I am rewriting a chess engine I wrote to run on magic bitboards. I have the magic functions written and they take a square of the piece and an occupancy bitboard as parameters. What I am having debates with myself is which one of these board representation schemes is faster/more practical:
scheme 1: There is a bitboard for each type of piece, 1 for white knights, 1 for black rooks. . . , and in order to generate moves and push them to the move stack, I must serialize them to find the square of the piece and then call the magic function. Then I must serialize that move bitboard and push them. The advantage is is that the attacking and occupancy bitboards are closer at hand.
scheme 2: A simple piece centric array [2][16] or [32] contains the square indices of the pieces. A simply loopthrough and call of the functions is all it takes for the move bitboards. I then serialize those bitboards and push them to the move stack. I also have to maintain an occupancy bitboard. I guess getting an attack bitboard shouldn't be any different: I have to once again generate all the move bitboards and, instead of serializing them, I bitwise operate them in a mashup of magic.
I'm leaning towards scheme 2, but for some reason I think there is some sort of implementation similar to scheme 1 that is standard. For some reason I can't find drawbacks of making a "bitboard" engine without actually using bitboards. I wouldn't even be using bitboards for king and knight data, just a quick array lookup.
I guess my question is more of whether there is a better way to do this board representation, because I remember reading that keeping a bitboard for each type of piece is standard (maybe this is only necessary with rotated bitboards?). I'm relatively new to bitboard engines but I've read a lot and I've implemented the magic method.
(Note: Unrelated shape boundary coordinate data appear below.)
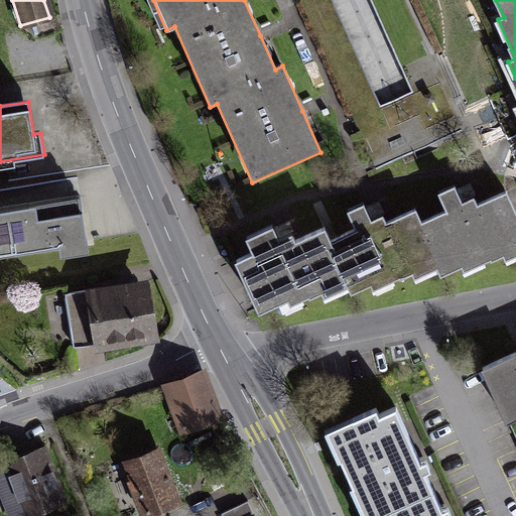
[(508,259),(515,255),(515,213),(506,192),(478,206),(474,197),(462,203),(454,186),(438,194),(446,213),(421,224),(415,211),(386,224),(382,216),(370,221),(362,204),(346,211),(355,229),(328,242),(323,231),(290,245),(286,237),(276,242),(269,227),(244,239),(252,257),(234,265),(257,314),(285,301),(287,305),(343,280),(349,294),(371,283),(374,289),(410,272),(413,278),(437,268),(440,276),(463,266),(465,272),(505,253),(508,259)]
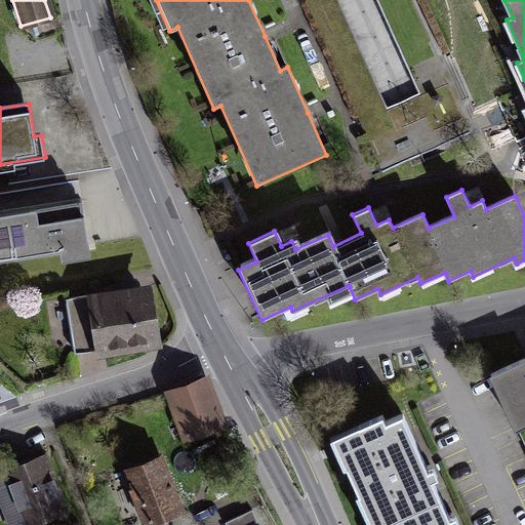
[(80,204),(0,216),(0,259),(63,250),(65,261),(89,257),(80,204)]
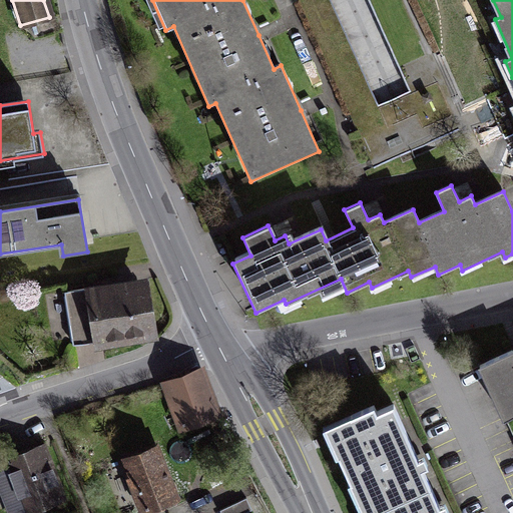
[(75,346),(155,333),(146,280),(66,293),(75,346)]
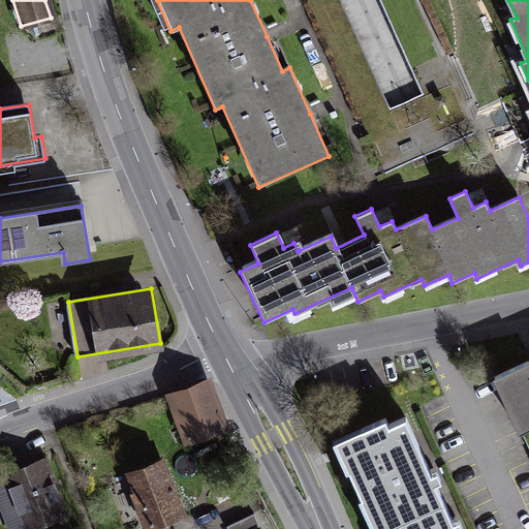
[(528,363),(493,380),(519,434),(528,428),(528,363)]
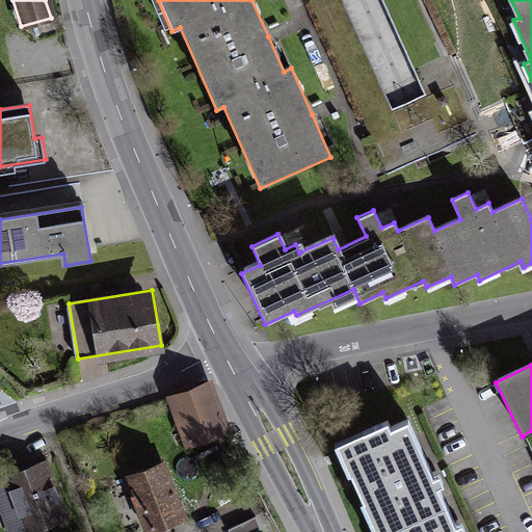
[(228,434),(211,384),(167,399),(183,449),(228,434)]
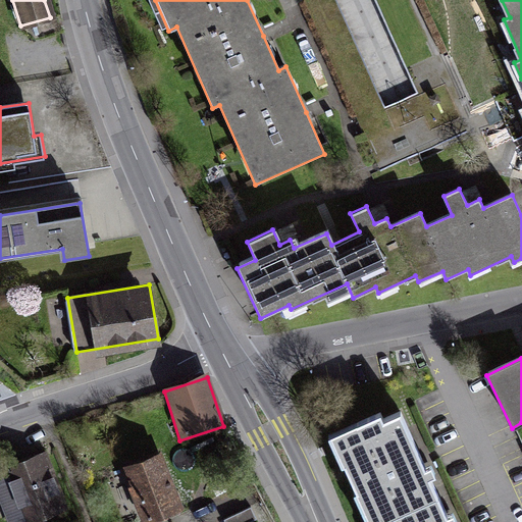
[(379,410),(329,433),(369,521),(451,521),(400,410),(382,418),(379,410)]
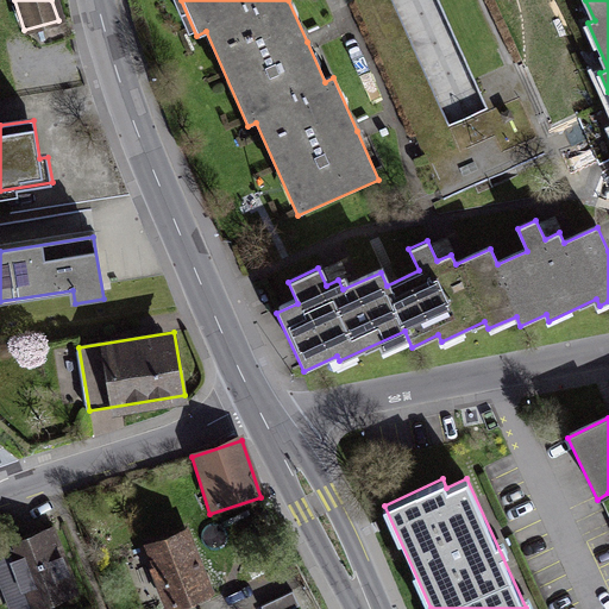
[(0,563),(19,608),(32,608),(75,592),(48,526),(0,544),(0,563)]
I certainly like the piece centric array approach - it makes a lot of arbitrary stuff like printing the board to the screen easier, but if there is a better/equal/more standard way can someone please point it out? Thanks in advance - I know this is a fairly specific question and difficult to answer unless you are very familiar with chess programming.
Last minute question: how is the speed of a lookup into a 2D array measure up to using a 1D array and adding 16 * team_side to the normal index to lookup the piece?
edit: I thought I should add that I am valuing speed over almost all else in my chess implementation. Why else would I go with magic bitboards as opposed to simply arrays with slide data?